The hearing portion of the meeting didn't reveal much. One UC Berkeley student who apparently thinks the council members were all born at their current age accused them of not knowing what it's like to be in college.

L A Wood criticized the council for hindering the public participation process, but he also offered yet another suggestion; a "donut scenario" that would shift the borders of District 4 counter-clockwise. "But I think you have enough plans," he said, and encouraged the council to hear from more UC Berkeley students.

As the discussion honed in on individual proposals, the meeting began to sound like a plastic surgeon convention, with everyone complimenting the perfect lines in one plan or worrying over bizarre sets of teeth in another. Worthington's plan was said to bear a strange, salamander-shaped birthmark. (Does anyone really care if their district is a perfect rhombus?)

Yet neighborhoods weren't at the root of discussions, and the only group to receive specific attention was UC Berkeley students.

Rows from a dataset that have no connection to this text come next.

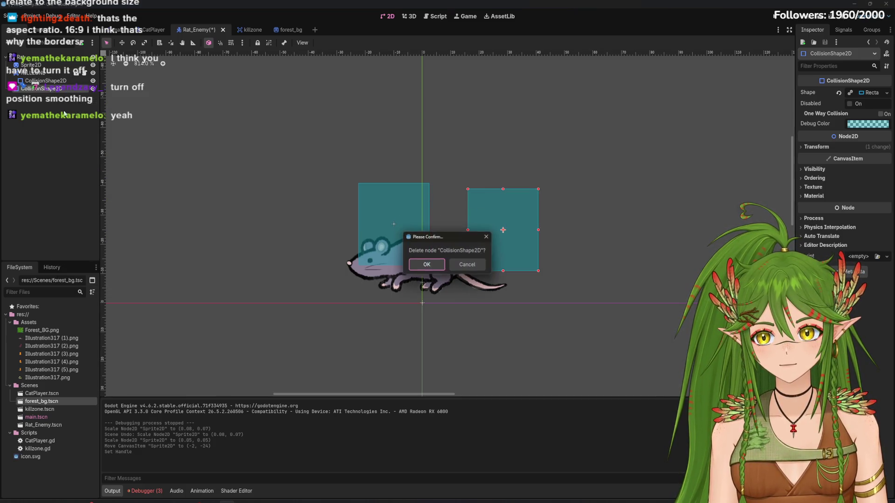
left_click(428, 266)
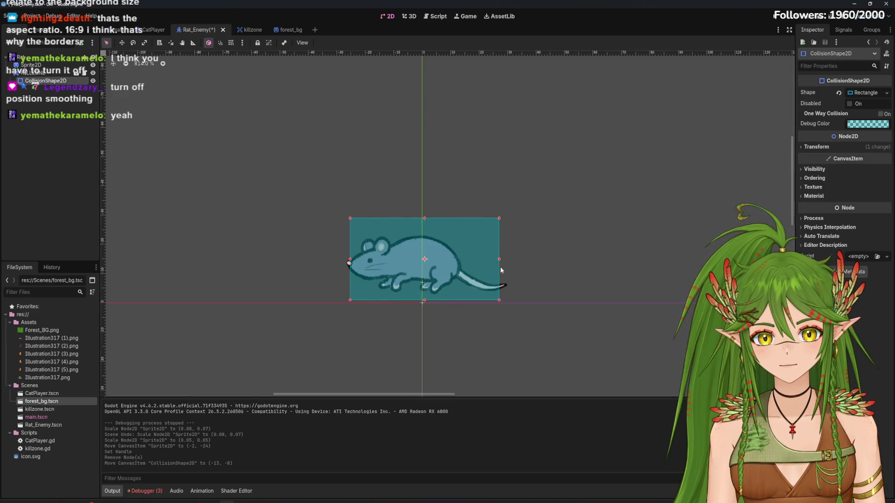
left_click(428, 247)
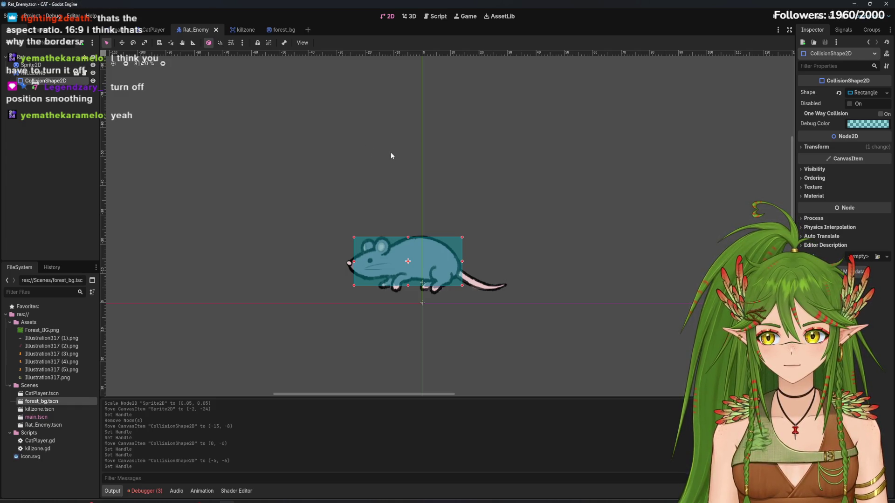
left_click(148, 30)
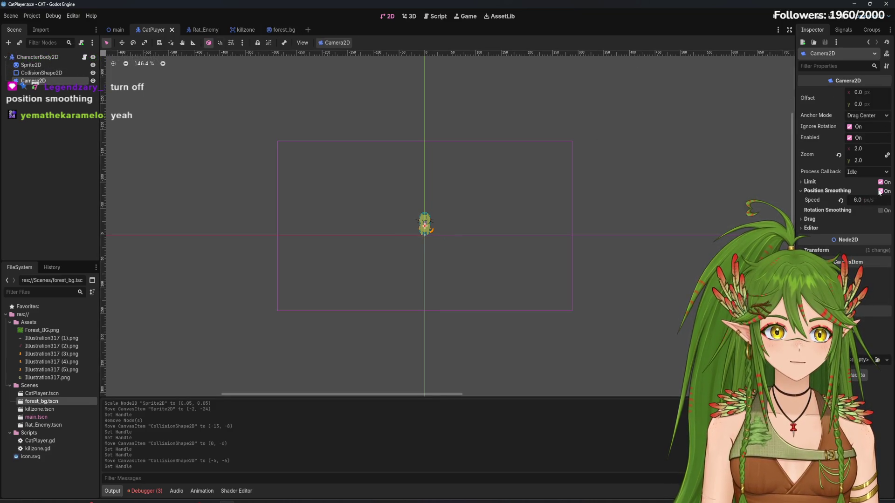
Step: Playtest the cat walking up-right toward the river, then stop and reopen the main scene
left_click(776, 21)
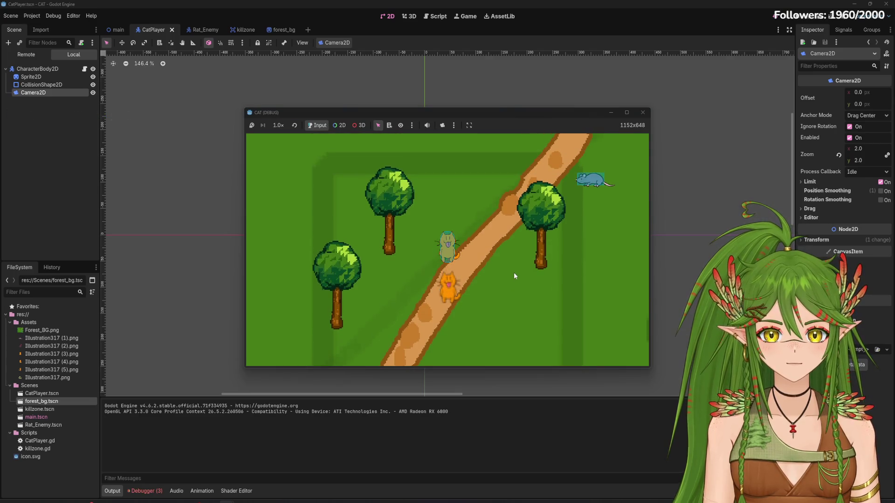
key("Up")
key("Right")
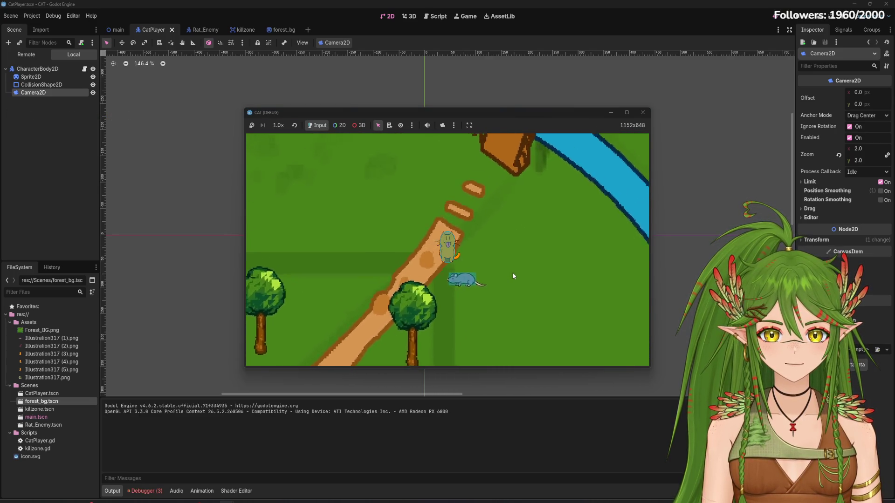
key("Up")
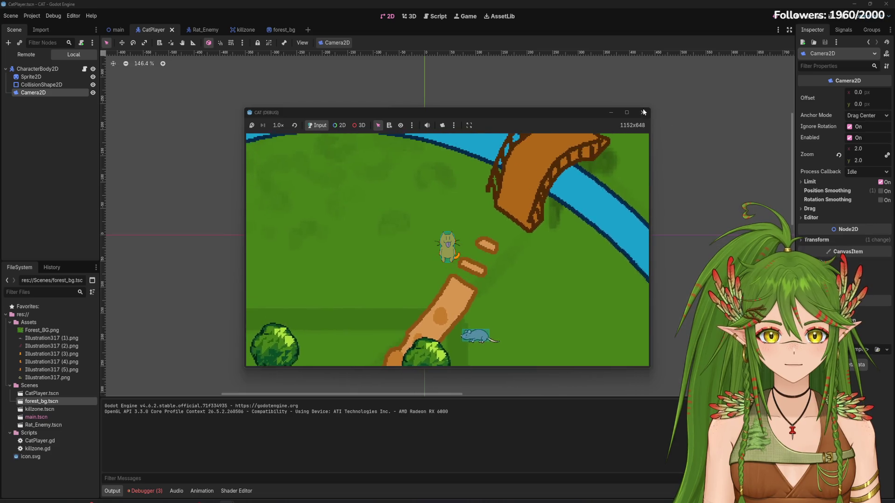
left_click(641, 113)
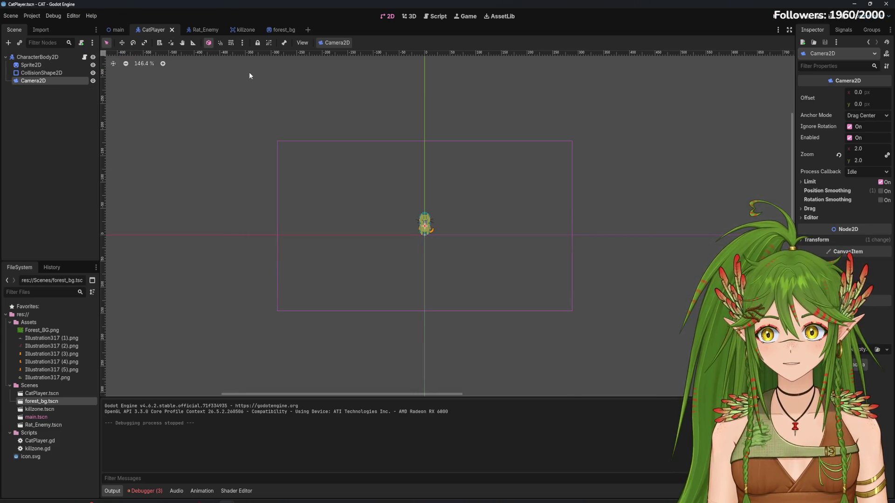
left_click(115, 30)
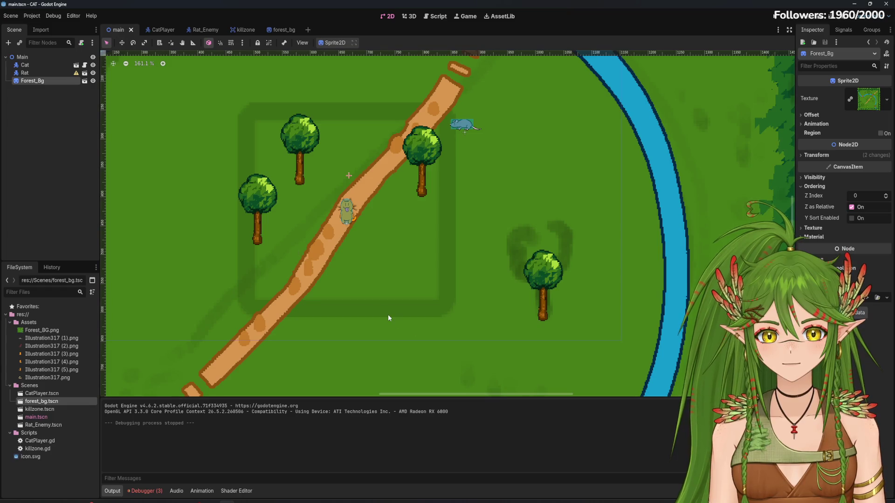
Step: Enlarge the forest map background sprite in the forest_bg scene
scroll(388, 315, "down", 10)
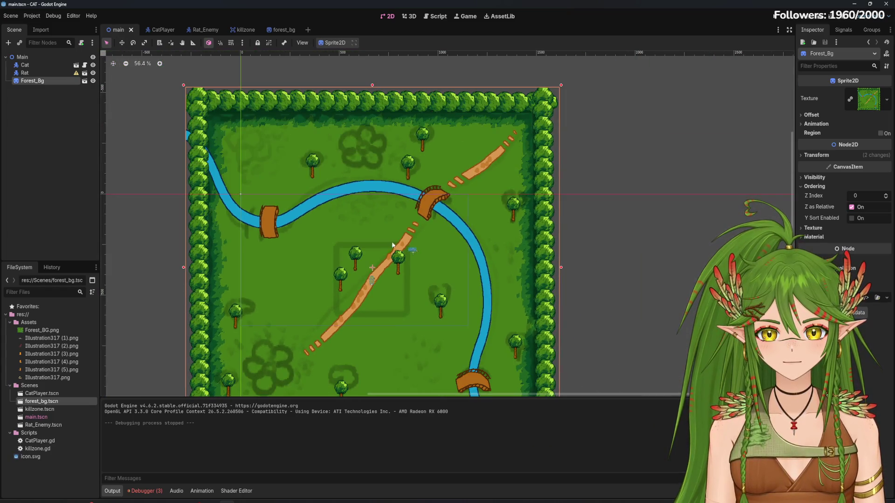
scroll(378, 307, "up", 2)
scroll(365, 308, "down", 5)
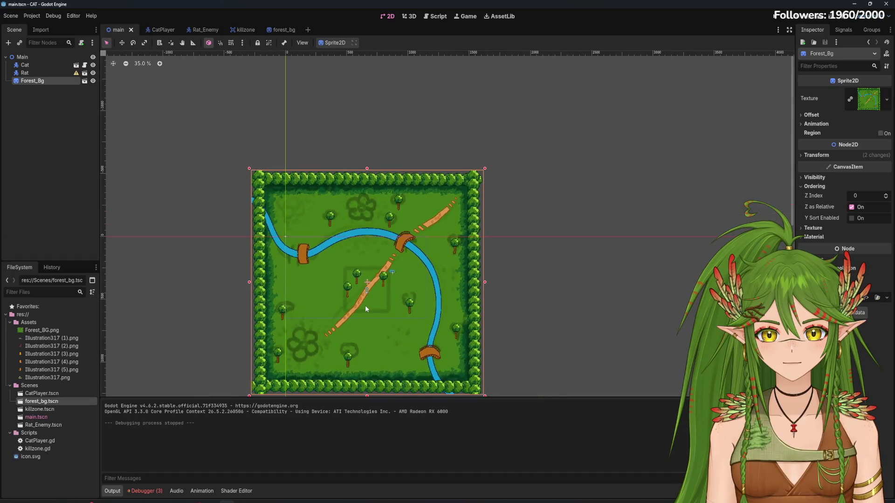
scroll(365, 306, "down", 1)
scroll(467, 261, "down", 3)
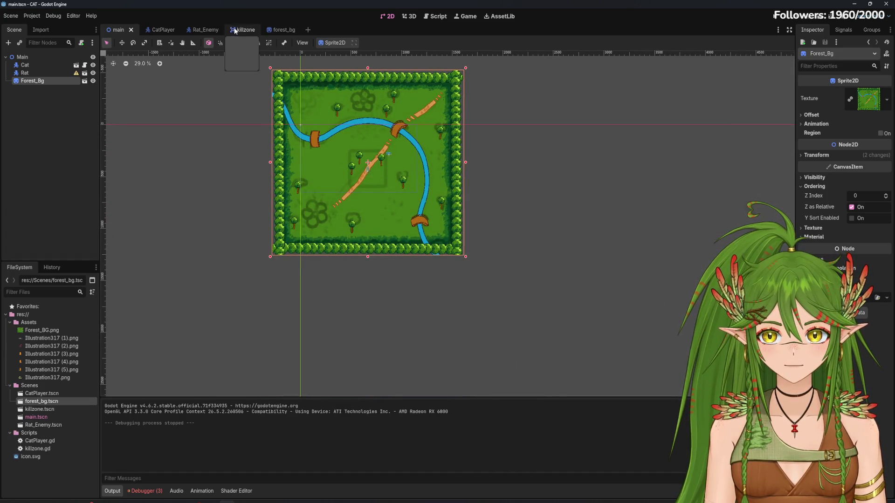
left_click(293, 30)
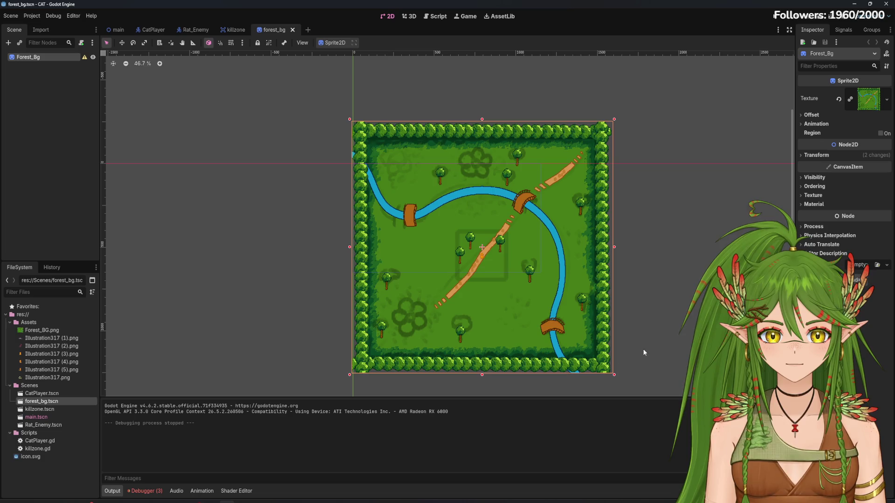
scroll(644, 352, "down", 5)
left_click_drag(464, 176, 522, 229)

Mayor Shirley Dean in particular says she wants to maintain the goal of one student-centric district.

But it may be the residents who aren't as interested in the process as they once were. The neighbors who showed up in hoards during the last round of hearings have largely been absent this time around.

At least Armstrong, who wanted to accept Cohen's original proposal and be done with it, expressed sympathy for the viewers.

"Nobody in the audience knows what we're talking about," she said. "You can bet your boots no one at home knows what we re talking about, or they're not listening anymore."

But Cohen was pleased with the politeness displayed Tuesday. "They were actually negotiating," he said.

Maybe it's just a coincidence that the city's census expert, Pat Detemple, left the country before this round of hearings began. But probably not.